Task. Solve the system of equations:

Description of steps:

1. Subtract the first equation from the second and third - we get the allowed variable x 1;
2. We multiply the second equation by (−1), and divide the third equation by (−3) - we get two equations in which the variable x 2 enters with a coefficient of 1;
3. We add the second equation to the first, and subtract from the third. We get the allowed variable x 2 ;
4. Finally, we subtract the third equation from the first - we get the allowed variable x 3;
5. We have received an approved system, write down the response.

The general solution of a simultaneous system of linear equations is a new system, equivalent to the original one, in which all allowed variables are expressed in terms of free ones.

When might a general solution be needed? If you have to do fewer steps than k (k is how many equations there are). However, the reasons why the process ends at some step l< k , может быть две:

1. After the lth step, we obtained a system that does not contain an equation with number (l + 1). In fact, this is good, because... the authorized system is still obtained - even a few steps earlier.
2. After the lth step, we obtained an equation in which all coefficients of the variables are equal to zero, and the free coefficient is different from zero. This is a contradictory equation, and, therefore, the system is inconsistent.

It is important to understand that the emergence of an inconsistent equation using the Gaussian method is a sufficient basis for inconsistency. At the same time, we note that as a result of the lth step, no trivial equations can remain - all of them are crossed out right in the process.

Description of steps:

1. Subtract the first equation, multiplied by 4, from the second. We also add the first equation to the third - we get the allowed variable x 1;
2. Subtract the third equation, multiplied by 2, from the second - we get the contradictory equation 0 = −5.

So, the system is inconsistent because an inconsistent equation has been discovered.

Task. Explore compatibility and find a general solution to the system:

Description of steps:

1. We subtract the first equation from the second (after multiplying by two) and the third - we get the allowed variable x 1;
2. Subtract the second equation from the third. Since all the coefficients in these equations are the same, the third equation will become trivial.
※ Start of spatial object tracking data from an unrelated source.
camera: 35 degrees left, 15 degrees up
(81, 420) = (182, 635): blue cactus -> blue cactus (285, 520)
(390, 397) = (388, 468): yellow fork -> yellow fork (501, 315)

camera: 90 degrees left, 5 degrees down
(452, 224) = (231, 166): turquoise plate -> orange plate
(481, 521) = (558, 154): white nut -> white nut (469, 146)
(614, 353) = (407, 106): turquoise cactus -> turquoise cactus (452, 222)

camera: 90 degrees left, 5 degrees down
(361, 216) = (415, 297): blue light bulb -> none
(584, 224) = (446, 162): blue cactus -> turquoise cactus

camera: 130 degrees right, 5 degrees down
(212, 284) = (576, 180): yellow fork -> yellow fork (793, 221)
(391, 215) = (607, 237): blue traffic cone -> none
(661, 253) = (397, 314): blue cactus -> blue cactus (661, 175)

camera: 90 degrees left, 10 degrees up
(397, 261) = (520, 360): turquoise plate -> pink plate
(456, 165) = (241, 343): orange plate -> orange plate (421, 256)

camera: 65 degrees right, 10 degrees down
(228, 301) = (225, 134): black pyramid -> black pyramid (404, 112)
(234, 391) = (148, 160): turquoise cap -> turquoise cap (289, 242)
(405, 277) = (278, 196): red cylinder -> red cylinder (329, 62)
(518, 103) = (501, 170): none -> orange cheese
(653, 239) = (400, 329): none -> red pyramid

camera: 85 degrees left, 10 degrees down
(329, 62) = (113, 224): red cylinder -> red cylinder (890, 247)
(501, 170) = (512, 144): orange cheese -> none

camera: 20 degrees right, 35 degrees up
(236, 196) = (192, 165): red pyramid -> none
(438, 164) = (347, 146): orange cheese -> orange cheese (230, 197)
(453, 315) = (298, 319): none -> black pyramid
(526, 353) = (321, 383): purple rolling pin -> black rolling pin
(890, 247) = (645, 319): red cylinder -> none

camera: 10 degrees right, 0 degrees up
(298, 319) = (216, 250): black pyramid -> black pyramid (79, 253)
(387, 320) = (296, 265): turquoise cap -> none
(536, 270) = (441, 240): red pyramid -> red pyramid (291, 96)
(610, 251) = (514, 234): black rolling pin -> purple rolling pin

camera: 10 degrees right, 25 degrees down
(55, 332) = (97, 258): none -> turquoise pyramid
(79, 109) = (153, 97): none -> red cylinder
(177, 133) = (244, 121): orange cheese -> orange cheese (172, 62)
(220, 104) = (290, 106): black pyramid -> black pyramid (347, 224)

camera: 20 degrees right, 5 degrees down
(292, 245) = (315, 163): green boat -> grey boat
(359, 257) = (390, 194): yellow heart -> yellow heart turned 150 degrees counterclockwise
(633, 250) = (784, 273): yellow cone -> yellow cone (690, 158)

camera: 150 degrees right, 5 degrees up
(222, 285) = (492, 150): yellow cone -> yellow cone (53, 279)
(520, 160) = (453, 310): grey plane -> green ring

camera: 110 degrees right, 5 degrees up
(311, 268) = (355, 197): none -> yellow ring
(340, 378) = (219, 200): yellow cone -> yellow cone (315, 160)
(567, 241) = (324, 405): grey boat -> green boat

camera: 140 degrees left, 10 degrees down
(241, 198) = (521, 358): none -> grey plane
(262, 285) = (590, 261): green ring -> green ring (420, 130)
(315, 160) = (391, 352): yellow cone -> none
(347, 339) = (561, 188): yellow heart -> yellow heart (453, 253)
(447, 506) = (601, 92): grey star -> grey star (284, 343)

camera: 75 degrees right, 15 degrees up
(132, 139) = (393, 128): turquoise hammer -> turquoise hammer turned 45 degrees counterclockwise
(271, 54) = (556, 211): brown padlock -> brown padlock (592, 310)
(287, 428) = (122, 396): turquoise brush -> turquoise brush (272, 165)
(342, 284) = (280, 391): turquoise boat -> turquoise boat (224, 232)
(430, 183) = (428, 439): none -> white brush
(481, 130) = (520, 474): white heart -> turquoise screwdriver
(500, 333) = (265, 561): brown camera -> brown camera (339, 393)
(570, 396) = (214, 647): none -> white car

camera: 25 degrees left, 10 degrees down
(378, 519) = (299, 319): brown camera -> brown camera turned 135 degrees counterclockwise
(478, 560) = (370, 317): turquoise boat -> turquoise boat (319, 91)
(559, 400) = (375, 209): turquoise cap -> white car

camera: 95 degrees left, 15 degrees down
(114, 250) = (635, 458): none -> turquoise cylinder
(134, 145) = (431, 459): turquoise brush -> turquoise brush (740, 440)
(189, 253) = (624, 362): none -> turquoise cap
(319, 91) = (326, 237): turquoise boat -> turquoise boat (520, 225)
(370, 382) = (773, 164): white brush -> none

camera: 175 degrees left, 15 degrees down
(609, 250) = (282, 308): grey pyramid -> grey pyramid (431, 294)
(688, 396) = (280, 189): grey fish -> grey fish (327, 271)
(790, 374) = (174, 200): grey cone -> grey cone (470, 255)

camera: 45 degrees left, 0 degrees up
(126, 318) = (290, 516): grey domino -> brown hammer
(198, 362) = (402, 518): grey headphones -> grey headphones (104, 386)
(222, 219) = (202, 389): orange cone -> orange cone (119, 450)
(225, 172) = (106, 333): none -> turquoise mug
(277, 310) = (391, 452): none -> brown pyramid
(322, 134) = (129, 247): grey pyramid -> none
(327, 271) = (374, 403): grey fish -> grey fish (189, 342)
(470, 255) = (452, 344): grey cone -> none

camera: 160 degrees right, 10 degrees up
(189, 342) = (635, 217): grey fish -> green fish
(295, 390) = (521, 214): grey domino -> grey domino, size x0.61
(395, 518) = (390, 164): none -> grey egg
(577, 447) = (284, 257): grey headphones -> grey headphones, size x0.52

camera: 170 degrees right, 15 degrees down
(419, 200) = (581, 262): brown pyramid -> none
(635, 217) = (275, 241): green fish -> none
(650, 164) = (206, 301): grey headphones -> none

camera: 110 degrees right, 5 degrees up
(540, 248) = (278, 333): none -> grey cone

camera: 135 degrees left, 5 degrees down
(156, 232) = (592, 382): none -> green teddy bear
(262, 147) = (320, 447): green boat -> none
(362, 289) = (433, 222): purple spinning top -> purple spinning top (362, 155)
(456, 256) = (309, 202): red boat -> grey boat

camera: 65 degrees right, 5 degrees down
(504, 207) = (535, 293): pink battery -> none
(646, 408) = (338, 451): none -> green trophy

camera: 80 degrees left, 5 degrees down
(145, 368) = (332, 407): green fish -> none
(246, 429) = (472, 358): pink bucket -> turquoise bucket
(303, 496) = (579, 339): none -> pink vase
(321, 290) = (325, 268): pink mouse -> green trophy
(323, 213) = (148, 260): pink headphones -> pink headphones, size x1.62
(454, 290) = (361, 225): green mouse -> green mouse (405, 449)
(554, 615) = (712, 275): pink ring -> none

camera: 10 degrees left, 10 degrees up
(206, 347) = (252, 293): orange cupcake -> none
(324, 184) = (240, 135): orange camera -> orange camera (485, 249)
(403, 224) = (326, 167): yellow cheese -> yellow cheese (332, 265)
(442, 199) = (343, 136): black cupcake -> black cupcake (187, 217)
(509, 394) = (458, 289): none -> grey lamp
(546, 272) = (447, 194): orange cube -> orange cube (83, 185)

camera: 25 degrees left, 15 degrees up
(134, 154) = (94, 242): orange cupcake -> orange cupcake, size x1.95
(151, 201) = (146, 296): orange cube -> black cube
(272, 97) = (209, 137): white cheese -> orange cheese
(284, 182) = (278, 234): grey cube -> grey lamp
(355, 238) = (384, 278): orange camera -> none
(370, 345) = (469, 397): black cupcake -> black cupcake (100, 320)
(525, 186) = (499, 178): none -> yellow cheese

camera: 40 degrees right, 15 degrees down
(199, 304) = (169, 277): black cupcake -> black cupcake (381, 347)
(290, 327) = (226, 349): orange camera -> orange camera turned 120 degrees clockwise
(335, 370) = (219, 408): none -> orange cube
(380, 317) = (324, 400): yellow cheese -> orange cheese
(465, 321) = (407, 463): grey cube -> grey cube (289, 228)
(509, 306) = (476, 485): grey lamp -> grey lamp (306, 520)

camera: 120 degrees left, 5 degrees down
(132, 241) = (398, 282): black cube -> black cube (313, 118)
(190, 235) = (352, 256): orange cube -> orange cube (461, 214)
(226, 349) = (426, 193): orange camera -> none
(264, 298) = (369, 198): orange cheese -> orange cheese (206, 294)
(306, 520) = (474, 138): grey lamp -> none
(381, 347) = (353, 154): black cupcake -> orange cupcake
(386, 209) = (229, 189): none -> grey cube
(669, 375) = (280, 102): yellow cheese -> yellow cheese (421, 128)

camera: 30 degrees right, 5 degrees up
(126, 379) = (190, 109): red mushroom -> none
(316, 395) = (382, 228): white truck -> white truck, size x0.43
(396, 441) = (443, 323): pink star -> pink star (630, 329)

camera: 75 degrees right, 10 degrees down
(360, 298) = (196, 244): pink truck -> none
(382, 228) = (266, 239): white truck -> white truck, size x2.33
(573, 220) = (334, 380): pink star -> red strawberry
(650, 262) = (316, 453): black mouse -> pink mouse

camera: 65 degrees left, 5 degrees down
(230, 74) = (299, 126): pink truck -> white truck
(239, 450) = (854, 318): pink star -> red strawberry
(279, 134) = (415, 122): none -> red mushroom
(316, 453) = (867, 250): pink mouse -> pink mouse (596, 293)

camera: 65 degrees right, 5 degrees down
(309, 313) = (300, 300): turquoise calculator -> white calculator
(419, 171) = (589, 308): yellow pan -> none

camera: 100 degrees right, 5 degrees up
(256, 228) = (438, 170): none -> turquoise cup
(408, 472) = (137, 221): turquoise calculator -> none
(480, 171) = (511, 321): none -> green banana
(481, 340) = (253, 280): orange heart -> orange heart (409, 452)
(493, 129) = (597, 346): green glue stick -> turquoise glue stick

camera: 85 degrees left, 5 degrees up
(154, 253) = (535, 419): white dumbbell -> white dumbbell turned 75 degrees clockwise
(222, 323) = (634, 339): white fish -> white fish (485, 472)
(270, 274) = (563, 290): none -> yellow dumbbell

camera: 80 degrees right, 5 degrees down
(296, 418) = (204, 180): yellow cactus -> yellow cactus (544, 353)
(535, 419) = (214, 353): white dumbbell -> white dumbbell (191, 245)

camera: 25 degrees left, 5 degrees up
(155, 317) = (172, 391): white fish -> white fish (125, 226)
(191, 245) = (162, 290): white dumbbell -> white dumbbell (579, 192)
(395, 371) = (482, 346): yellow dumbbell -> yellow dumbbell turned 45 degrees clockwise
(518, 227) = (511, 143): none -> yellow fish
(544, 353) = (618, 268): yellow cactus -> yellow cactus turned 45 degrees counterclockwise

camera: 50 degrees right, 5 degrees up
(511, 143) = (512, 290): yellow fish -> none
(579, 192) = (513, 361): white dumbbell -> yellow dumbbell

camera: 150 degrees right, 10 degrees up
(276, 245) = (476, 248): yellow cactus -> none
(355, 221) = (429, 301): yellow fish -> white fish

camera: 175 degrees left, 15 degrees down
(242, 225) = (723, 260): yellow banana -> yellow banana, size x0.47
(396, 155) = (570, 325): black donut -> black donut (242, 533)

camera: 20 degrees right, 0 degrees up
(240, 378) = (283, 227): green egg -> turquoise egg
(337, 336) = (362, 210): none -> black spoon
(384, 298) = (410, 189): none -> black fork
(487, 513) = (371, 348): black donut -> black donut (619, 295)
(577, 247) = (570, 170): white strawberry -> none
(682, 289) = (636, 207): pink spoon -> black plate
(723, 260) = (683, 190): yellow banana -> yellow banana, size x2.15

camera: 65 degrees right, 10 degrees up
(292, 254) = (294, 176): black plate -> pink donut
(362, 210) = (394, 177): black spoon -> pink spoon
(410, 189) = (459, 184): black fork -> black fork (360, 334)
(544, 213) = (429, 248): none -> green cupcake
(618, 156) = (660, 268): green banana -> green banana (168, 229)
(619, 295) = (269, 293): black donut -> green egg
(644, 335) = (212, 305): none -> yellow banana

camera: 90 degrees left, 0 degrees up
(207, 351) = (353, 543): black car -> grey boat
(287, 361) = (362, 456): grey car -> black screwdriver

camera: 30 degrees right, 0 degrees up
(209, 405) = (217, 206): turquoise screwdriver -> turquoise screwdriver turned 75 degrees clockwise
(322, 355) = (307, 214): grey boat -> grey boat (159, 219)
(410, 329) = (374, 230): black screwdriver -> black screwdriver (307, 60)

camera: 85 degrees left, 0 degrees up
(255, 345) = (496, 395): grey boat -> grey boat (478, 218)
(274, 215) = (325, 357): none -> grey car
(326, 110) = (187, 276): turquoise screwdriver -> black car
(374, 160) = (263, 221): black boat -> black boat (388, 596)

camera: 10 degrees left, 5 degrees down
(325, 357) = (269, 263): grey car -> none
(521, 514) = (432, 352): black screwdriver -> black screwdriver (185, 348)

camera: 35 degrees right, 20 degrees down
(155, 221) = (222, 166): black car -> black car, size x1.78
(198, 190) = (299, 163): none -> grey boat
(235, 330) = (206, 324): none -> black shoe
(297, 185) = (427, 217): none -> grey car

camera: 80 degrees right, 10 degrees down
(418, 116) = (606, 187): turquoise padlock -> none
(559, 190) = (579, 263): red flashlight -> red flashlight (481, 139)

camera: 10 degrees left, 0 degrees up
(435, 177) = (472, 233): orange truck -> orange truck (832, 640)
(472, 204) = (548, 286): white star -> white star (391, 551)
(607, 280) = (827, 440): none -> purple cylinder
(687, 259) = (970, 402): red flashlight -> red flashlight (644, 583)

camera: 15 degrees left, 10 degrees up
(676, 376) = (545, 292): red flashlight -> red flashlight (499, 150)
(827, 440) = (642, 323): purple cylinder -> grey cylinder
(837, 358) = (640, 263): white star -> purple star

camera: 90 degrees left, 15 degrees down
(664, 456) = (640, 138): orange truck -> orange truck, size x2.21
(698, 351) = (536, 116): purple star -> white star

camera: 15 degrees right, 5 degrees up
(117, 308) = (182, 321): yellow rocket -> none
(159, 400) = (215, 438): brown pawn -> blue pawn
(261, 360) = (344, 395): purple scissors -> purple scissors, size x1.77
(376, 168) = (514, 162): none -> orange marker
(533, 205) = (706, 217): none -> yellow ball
At the same time, multiply the second equation by (−1);
3. Subtract the second from the first equation - we get the allowed variable x 2. The entire system of equations is now also resolved;
4. Since the variables x 3 and x 4 are free, we move them to the right to express the allowed variables. This is the answer.

So, the system is consistent and indeterminate, since there are two allowed variables (x 1 and x 2) and two free ones (x 3 and x 4).